**Information supplied**
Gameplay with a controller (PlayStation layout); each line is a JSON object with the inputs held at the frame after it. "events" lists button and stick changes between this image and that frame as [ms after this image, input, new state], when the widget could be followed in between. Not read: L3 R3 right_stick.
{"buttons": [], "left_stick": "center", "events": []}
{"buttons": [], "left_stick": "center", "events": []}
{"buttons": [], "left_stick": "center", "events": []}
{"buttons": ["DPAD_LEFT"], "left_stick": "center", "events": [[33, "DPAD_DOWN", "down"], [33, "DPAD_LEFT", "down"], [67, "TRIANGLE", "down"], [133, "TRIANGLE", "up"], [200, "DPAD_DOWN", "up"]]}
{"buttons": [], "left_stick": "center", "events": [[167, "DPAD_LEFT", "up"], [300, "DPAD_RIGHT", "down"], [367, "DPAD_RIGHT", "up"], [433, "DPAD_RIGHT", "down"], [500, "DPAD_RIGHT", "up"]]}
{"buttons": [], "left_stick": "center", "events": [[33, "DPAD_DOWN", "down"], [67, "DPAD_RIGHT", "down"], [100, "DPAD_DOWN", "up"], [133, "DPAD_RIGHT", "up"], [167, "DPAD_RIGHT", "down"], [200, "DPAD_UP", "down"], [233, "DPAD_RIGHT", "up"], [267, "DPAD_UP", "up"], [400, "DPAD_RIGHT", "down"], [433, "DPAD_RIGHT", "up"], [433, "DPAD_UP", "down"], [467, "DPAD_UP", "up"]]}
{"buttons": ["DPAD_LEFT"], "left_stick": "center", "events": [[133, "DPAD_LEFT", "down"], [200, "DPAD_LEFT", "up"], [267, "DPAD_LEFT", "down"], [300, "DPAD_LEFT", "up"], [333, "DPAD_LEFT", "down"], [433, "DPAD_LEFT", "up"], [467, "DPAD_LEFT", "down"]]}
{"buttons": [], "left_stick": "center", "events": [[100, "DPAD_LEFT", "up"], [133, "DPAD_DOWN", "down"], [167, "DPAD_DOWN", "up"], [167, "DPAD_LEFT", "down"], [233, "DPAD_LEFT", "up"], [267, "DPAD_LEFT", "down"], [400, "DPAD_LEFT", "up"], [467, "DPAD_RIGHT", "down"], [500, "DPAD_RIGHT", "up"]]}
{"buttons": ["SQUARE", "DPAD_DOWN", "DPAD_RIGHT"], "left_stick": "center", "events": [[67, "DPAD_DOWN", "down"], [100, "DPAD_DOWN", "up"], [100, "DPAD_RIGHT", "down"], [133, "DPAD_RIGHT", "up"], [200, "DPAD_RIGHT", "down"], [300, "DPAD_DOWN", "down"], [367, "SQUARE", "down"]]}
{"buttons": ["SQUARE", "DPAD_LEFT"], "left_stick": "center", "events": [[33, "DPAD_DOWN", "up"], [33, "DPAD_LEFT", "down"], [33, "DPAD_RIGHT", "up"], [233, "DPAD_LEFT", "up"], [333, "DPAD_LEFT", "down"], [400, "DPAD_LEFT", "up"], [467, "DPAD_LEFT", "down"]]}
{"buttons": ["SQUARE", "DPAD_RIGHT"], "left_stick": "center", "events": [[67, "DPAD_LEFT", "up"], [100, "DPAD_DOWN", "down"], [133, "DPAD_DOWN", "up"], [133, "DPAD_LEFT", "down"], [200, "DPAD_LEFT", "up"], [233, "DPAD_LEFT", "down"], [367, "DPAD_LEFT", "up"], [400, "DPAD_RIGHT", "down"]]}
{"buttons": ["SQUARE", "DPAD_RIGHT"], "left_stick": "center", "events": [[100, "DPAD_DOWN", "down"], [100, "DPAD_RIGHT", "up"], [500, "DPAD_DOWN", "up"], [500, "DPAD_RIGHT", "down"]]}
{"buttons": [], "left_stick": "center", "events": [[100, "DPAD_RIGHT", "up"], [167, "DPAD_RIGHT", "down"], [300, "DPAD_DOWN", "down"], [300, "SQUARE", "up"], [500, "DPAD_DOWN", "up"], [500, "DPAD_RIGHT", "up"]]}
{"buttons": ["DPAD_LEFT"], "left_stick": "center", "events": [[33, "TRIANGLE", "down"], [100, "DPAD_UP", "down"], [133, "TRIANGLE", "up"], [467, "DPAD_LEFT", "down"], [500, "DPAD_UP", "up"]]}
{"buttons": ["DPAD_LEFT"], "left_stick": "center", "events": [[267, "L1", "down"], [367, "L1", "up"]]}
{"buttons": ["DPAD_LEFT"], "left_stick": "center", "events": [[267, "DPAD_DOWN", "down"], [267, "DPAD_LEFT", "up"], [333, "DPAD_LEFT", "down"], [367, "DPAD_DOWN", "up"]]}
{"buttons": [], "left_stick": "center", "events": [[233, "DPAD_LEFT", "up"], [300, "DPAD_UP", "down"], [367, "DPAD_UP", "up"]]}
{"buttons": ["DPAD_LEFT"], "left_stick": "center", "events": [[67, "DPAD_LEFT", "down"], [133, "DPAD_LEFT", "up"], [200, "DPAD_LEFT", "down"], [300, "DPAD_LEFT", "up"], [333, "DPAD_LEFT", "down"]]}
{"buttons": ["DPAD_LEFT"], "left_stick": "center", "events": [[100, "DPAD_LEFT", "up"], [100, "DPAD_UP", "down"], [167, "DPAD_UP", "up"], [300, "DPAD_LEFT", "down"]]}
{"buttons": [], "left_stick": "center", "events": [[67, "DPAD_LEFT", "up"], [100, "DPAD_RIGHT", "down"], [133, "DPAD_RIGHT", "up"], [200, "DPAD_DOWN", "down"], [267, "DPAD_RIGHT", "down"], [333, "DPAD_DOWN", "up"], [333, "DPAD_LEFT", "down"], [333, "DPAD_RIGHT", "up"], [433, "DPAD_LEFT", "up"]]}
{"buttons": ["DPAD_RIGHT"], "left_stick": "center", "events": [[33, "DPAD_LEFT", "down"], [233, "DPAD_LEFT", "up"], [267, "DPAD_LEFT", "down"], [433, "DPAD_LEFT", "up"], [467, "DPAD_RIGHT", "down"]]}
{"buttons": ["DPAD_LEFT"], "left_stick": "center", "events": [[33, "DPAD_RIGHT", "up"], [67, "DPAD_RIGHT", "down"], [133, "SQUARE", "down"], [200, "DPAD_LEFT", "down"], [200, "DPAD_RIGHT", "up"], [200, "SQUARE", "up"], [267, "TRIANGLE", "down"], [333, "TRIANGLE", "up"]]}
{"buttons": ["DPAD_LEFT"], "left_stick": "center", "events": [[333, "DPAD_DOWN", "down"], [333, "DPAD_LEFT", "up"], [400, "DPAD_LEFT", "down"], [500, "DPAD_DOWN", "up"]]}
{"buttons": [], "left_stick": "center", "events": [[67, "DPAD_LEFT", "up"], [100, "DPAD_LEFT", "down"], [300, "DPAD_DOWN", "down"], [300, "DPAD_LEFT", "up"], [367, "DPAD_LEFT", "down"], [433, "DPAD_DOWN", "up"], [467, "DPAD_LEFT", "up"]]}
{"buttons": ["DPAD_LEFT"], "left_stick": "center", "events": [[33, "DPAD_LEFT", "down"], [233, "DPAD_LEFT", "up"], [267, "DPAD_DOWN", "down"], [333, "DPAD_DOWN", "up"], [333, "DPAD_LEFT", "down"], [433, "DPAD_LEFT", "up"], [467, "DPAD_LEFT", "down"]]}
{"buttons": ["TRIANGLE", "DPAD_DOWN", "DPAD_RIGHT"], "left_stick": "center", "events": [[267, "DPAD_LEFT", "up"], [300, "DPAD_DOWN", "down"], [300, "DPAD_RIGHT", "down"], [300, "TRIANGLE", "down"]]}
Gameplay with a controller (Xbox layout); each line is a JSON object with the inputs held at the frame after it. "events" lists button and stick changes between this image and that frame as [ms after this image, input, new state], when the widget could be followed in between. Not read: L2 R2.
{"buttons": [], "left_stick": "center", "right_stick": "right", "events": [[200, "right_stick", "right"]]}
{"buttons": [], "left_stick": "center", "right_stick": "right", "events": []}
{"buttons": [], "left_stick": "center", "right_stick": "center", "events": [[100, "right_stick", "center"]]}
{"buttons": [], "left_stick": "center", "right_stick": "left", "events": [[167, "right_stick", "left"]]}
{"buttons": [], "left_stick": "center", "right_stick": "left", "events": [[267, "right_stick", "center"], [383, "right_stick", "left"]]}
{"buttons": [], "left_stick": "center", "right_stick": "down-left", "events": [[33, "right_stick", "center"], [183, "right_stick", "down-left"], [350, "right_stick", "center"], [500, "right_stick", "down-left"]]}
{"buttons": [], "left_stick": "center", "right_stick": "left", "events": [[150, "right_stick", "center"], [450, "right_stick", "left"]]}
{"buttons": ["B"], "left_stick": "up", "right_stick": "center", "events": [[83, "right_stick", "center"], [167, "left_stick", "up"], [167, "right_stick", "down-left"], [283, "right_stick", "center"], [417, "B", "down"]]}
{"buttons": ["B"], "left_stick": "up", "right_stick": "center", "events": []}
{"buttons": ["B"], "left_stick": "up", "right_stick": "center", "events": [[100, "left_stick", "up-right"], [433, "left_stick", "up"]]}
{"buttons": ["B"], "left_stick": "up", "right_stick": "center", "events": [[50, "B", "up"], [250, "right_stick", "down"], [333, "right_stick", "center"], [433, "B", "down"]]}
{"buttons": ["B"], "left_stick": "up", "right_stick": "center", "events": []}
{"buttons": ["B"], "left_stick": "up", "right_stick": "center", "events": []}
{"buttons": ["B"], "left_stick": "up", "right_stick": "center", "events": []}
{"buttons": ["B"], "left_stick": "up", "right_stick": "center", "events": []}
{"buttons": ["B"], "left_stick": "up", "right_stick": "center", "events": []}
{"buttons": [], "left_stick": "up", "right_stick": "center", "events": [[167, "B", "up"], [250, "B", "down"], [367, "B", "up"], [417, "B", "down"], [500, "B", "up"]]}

**Aim of the exercise**
Copy out each line of the data containing the string "followed".

**Answer area**
Gameplay with a controller (PlayStation layout); each line is a JSON object with the inputs held at the frame after it. "events" lists button and stick changes between this image and that frame as [ms after this image, input, new state], when the widget could be followed in between. Not read: L3 R3 right_stick.
Gameplay with a controller (Xbox layout); each line is a JSON object with the inputs held at the frame after it. "events" lists button and stick changes between this image and that frame as [ms after this image, input, new state], when the widget could be followed in between. Not read: L2 R2.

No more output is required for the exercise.